Glioblastoma multiforme (GBM) is a rare brain cancer with a median survival of only around 15 months. Intratumoural heterogeneity and extensive infiltration into the brain tissue contribute to poor prognosis and probable recurrence. Predicting the timing of post-treatment recurrence is often limited if using only MRI imaging measurements, as a diverse range of treatment outcomes can result from similar pre-treatment growth dynamics. To better understand the diversity in recurrence, we analyze multiscale data from an ex vivo rat model during progression to inform an agent-based computational model to quantify how heterogeneity in proliferation and invasion affects both the bulk and individual scale tumour metrics following treatment.
The rat experiment is a model of platelet-derived growth factor (PDGF) driven GBM. The production of PDGF by cells allows both autocrine and paracrine stimulated proliferation and migration to drive growth. PDGF in the tissue environment also stimulates and recruits normal progenitor cells. Throughout this experiment, bulk tumour size was recorded via MRI, and single cell tracks were analyzed to quantify proliferation and migration spatially. Guided by this data, we built an agent-based model within the gray-white brain tissue context. We fit the model to the growth data alone using a hybrid genetic algorithm approach, and then fit individual cell proliferation and migration distributions.

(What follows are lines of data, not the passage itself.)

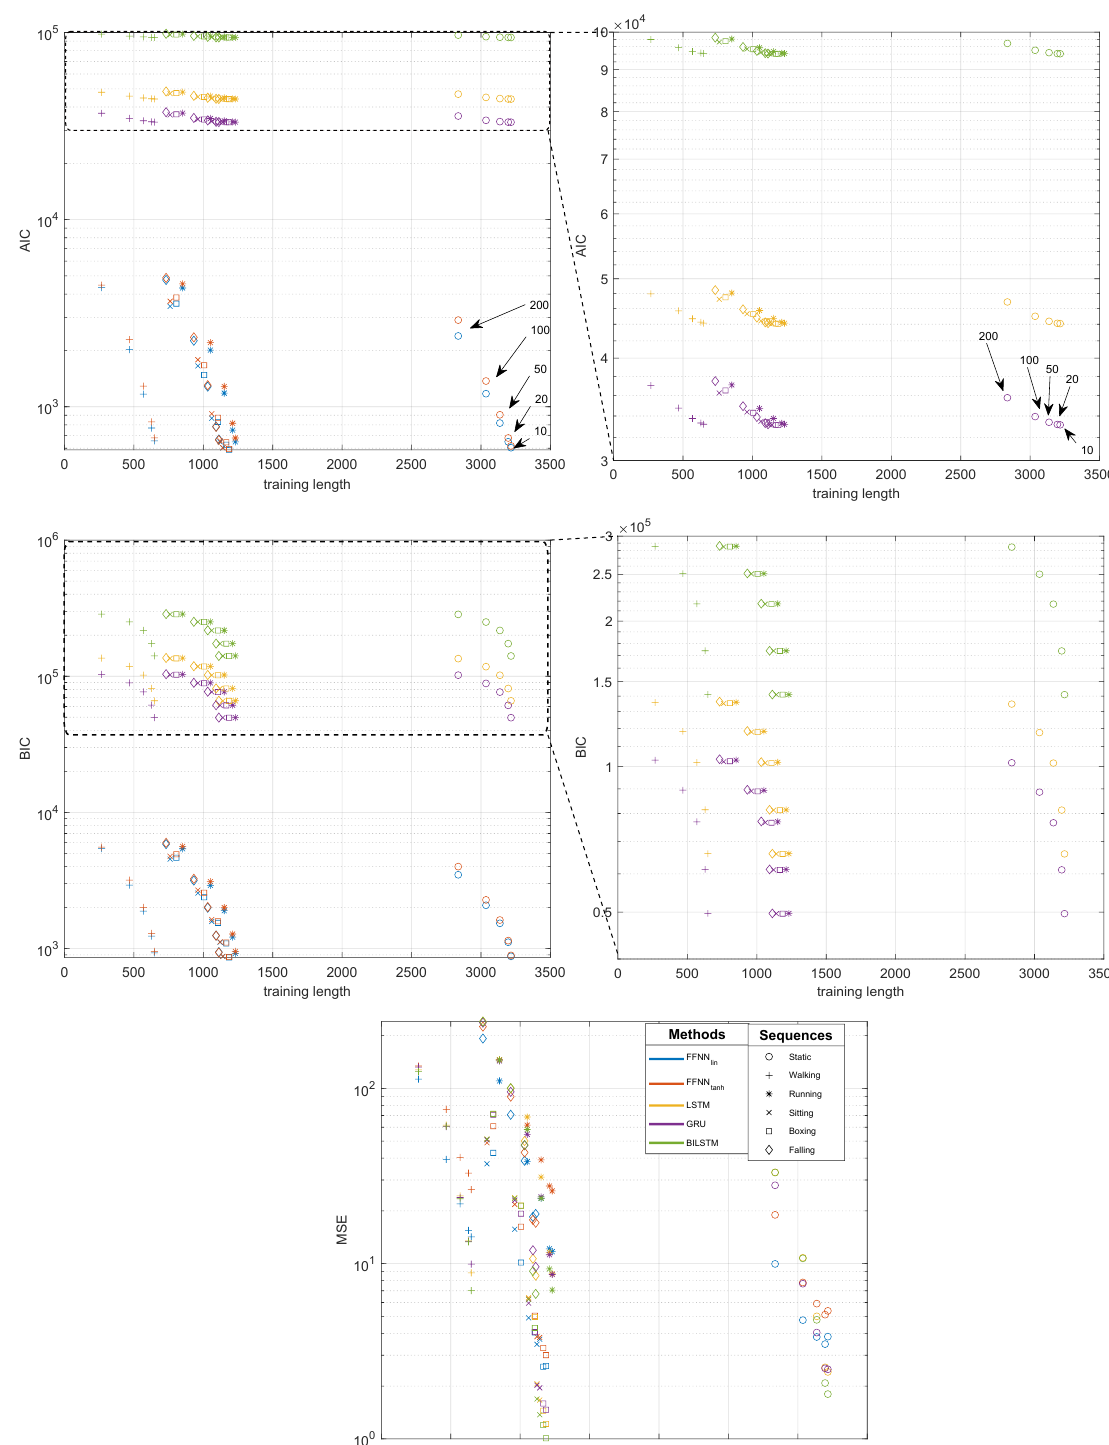
Figure 9. Influence of training sequence length on the quality of obtained results for NN methods: Akaike Information Criterion (AIC), Bayesian Information Criterion (BIC) and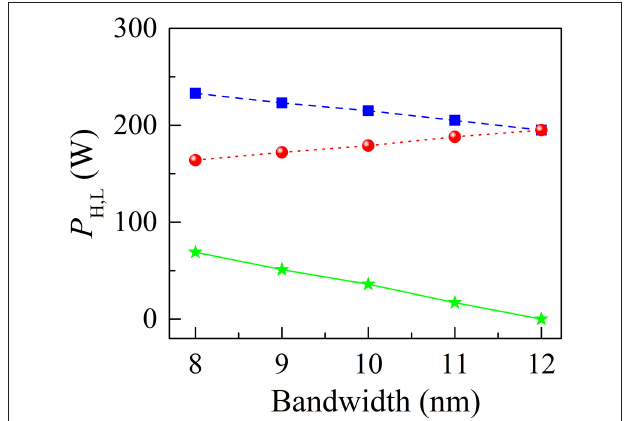
FIGURE 7 | The P H and P L values vs. the filtering bandwidth. Their difference as a function of the bandwidth is shown by the solid green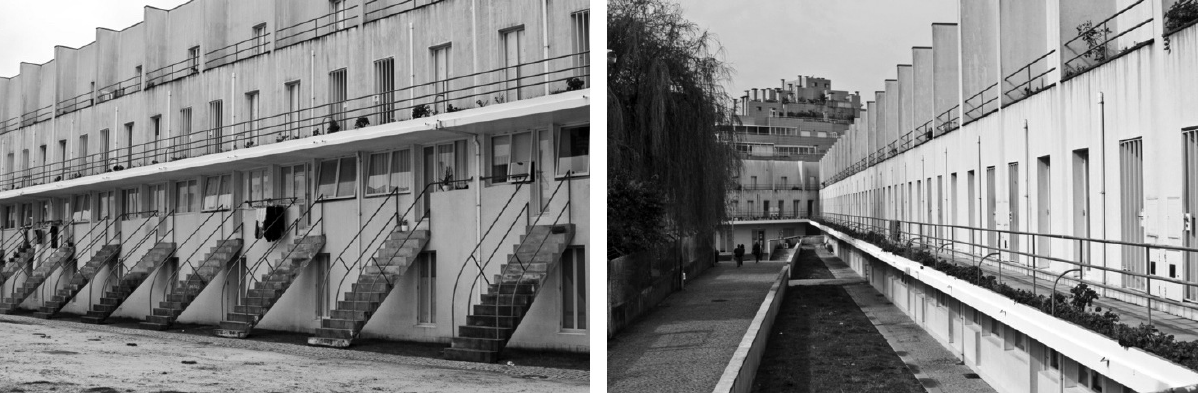
Figure 8. SAAL in Bouça Estate (Porto). General views in 2013: Phase 1, 1973–1978 (reference a826 in MdH database). Urban Planning, 2022, Volume 7, Issue 1, Pages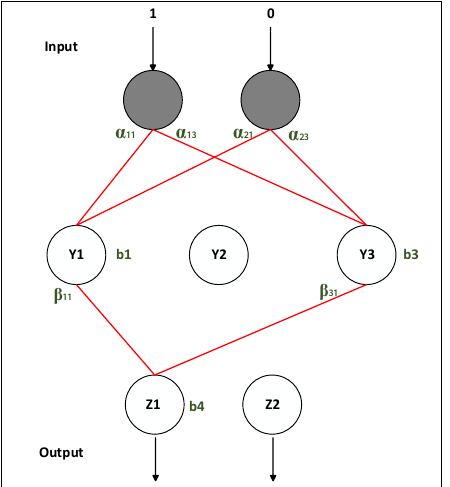
Figure 5. Feeding the first coordinate vector (1,0) to get the first component of the etalon (𝑊 𝑋 ) 𝑍 . Components that were frizzed 1 during step 1 of the algorithm 1 aren’t shown.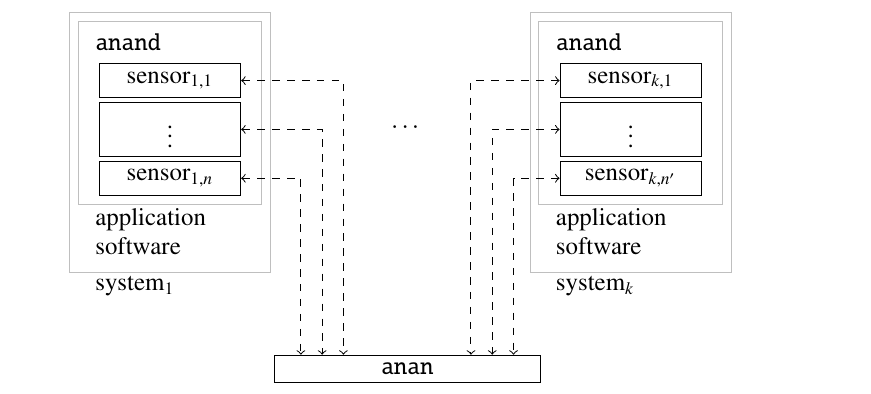
Figure 1. Overview of ANaN: Many systems run anand besides the main applications; each instance of anand executes a set of sensors; configurations and results are communicated to a central instance of anan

We find parameter sets that define a suite of fits, which describe similar bulk scale growth dynamics with widely different underlying phenotypes that tend to be more proliferative, more migratory, or more driven by growth-factor dynamics. A more limited set of parameters fits the individual scale dynamics, with heterogeneity predicted to be both an intrinsic feature and driven by the environment. Application of an anti-proliferative treatment on these heterogeneous tumours reduces tumour size, but leads to recurrence of a less proliferative tumour. An anti-migratory treatment is seen to have little effect on growth dynamics, but selects for more proliferative phenotypes. The changes that occur at the imaging scale down to the single cell level lead to a better understanding how the evolutionary impact of treatment on GBM can inform treatment regimens.